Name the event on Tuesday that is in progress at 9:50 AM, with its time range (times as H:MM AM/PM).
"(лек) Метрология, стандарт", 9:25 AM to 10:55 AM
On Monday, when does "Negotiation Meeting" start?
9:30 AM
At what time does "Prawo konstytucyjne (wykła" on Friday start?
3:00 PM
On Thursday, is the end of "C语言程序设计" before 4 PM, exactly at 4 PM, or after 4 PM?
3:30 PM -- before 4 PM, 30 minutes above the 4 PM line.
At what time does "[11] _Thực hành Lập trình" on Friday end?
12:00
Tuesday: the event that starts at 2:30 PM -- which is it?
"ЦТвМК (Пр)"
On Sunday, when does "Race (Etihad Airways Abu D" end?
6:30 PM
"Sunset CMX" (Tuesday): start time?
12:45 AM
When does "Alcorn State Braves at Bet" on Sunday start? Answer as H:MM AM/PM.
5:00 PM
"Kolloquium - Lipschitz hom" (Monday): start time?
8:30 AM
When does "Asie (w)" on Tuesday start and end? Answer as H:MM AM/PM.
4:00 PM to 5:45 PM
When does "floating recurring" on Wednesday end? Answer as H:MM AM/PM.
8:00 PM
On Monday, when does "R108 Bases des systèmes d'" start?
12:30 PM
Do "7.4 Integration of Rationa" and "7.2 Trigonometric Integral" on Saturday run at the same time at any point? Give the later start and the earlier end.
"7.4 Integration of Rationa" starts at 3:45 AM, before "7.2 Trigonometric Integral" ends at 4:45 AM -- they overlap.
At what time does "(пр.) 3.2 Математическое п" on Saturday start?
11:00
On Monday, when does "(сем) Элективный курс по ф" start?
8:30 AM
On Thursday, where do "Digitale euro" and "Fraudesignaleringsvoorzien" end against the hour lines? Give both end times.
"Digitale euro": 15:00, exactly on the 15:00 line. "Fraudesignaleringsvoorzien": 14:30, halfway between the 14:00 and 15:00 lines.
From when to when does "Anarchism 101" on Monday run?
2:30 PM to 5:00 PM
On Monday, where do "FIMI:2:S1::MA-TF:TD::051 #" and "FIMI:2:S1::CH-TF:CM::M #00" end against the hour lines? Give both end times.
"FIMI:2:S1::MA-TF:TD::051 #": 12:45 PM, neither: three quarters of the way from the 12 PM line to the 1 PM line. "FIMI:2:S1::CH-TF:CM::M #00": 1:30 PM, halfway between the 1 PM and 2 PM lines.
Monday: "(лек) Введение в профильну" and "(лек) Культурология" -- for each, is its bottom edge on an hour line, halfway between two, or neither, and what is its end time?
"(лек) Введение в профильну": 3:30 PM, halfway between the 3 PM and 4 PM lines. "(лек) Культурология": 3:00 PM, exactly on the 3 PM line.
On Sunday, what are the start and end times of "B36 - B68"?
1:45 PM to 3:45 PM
※ ※ ※
## Aim of the task
Express the lines above, from the one containing "start? Answer as H:MM AM/PM." through the one containing "2:30 PM to 5:00 PM", as a JSON list of strings with one string per line and blank lines omitted.

## Task result
[
  "When does \"Alcorn State Braves at Bet\" on Sunday start? Answer as H:MM AM/PM.",
  "5:00 PM",
  "\"Kolloquium - Lipschitz hom\" (Monday): start time?",
  "8:30 AM",
  "When does \"Asie (w)\" on Tuesday start and end? Answer as H:MM AM/PM.",
  "4:00 PM to 5:45 PM",
  "When does \"floating recurring\" on Wednesday end? Answer as H:MM AM/PM.",
  "8:00 PM",
  "On Monday, when does \"R108 Bases des systèmes d'\" start?",
  "12:30 PM",
  "Do \"7.4 Integration of Rationa\" and \"7.2 Trigonometric Integral\" on Saturday run at the same time at any point? Give the later start and the earlier end.",
  "\"7.4 Integration of Rationa\" starts at 3:45 AM, before \"7.2 Trigonometric Integral\" ends at 4:45 AM -- they overlap.",
  "At what time does \"(пр.) 3.2 Математическое п\" on Saturday start?",
  "11:00",
  "On Monday, when does \"(сем) Элективный курс по ф\" start?",
  "8:30 AM",
  "On Thursday, where do \"Digitale euro\" and \"Fraudesignaleringsvoorzien\" end against the hour lines? Give both end times.",
  "\"Digitale euro\": 15:00, exactly on the 15:00 line. \"Fraudesignaleringsvoorzien\": 14:30, halfway between the 14:00 and 15:00 lines.",
  "From when to when does \"Anarchism 101\" on Monday run?",
  "2:30 PM to 5:00 PM"
]